◆ COLLECTED MATERIAL ◆
>>

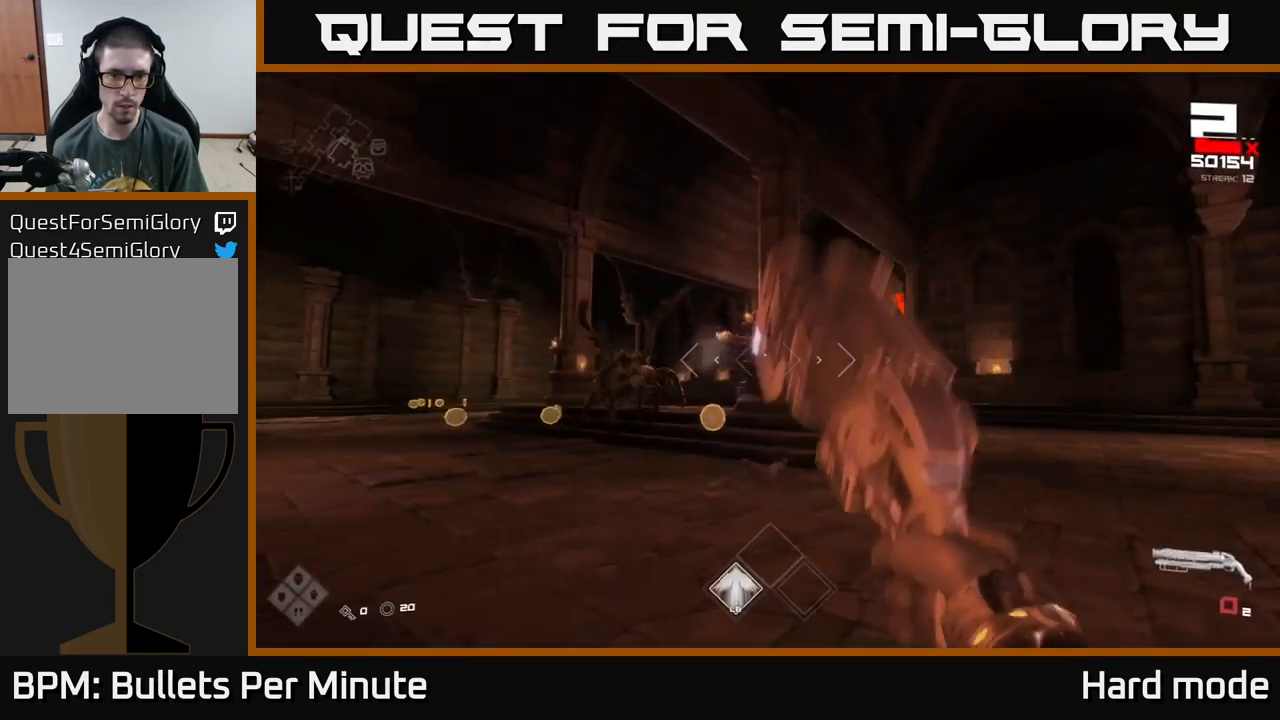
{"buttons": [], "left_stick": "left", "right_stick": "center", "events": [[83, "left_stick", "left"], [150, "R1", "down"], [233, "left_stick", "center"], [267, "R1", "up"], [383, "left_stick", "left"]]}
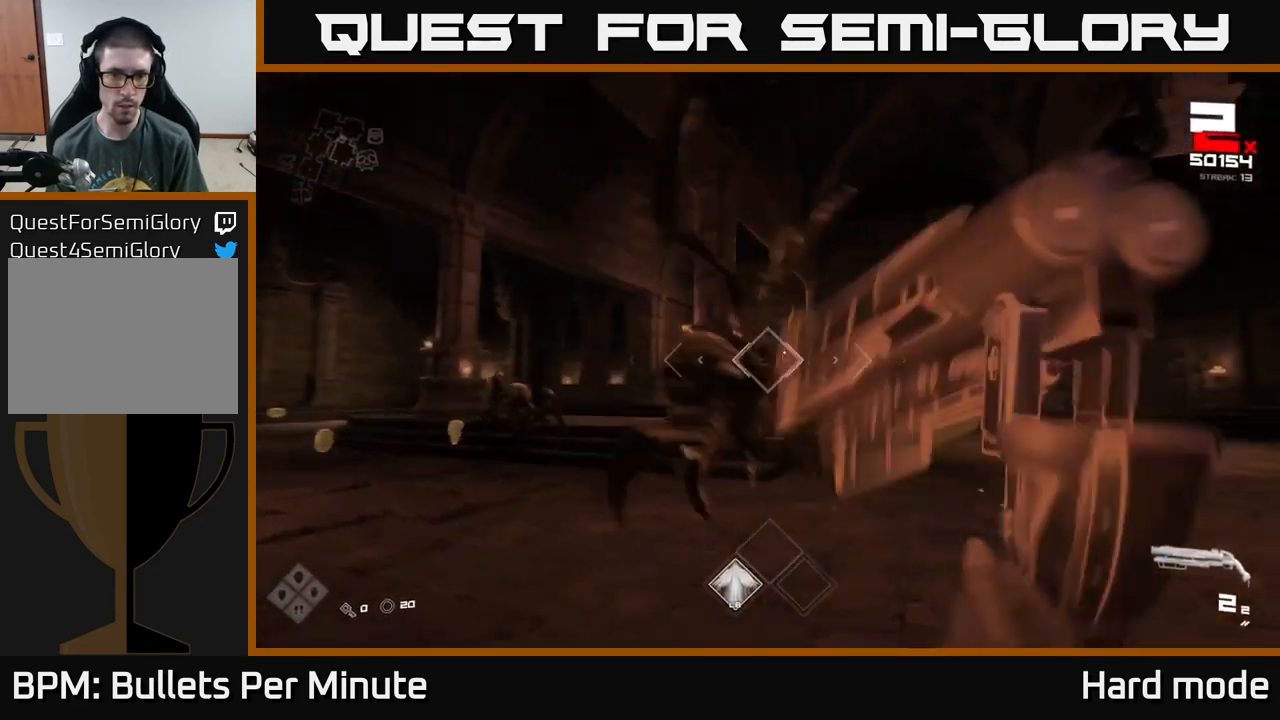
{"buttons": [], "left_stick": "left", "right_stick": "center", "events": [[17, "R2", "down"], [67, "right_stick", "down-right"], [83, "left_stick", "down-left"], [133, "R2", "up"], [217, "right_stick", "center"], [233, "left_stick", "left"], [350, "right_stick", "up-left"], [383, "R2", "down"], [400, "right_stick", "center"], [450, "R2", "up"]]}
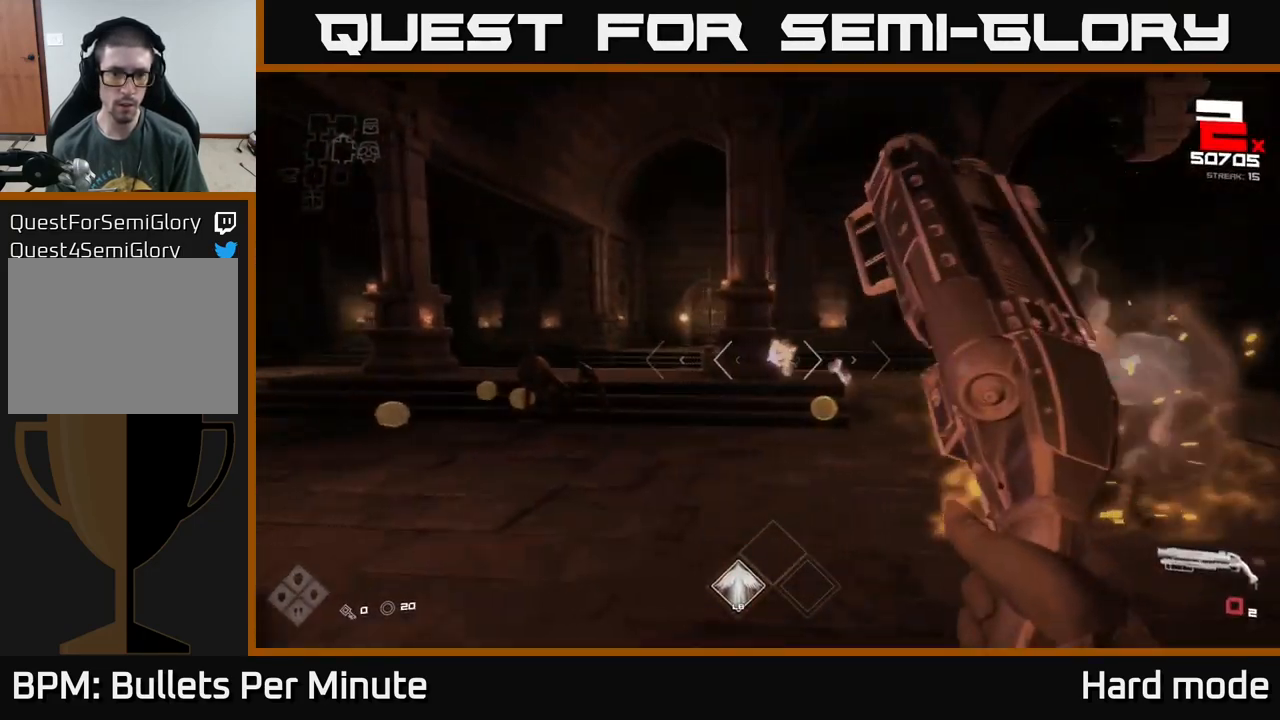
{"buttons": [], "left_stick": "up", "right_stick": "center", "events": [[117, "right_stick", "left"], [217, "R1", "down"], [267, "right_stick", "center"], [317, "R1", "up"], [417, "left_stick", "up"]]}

<<

Retype each line of the listing above word for word. Exclude the pictures.

{"buttons": [], "left_stick": "left", "right_stick": "center", "events": [[83, "left_stick", "left"], [150, "R1", "down"], [233, "left_stick", "center"], [267, "R1", "up"], [383, "left_stick", "left"]]}
{"buttons": [], "left_stick": "left", "right_stick": "center", "events": [[17, "R2", "down"], [67, "right_stick", "down-right"], [83, "left_stick", "down-left"], [133, "R2", "up"], [217, "right_stick", "center"], [233, "left_stick", "left"], [350, "right_stick", "up-left"], [383, "R2", "down"], [400, "right_stick", "center"], [450, "R2", "up"]]}
{"buttons": [], "left_stick": "up", "right_stick": "center", "events": [[117, "right_stick", "left"], [217, "R1", "down"], [267, "right_stick", "center"], [317, "R1", "up"], [417, "left_stick", "up"]]}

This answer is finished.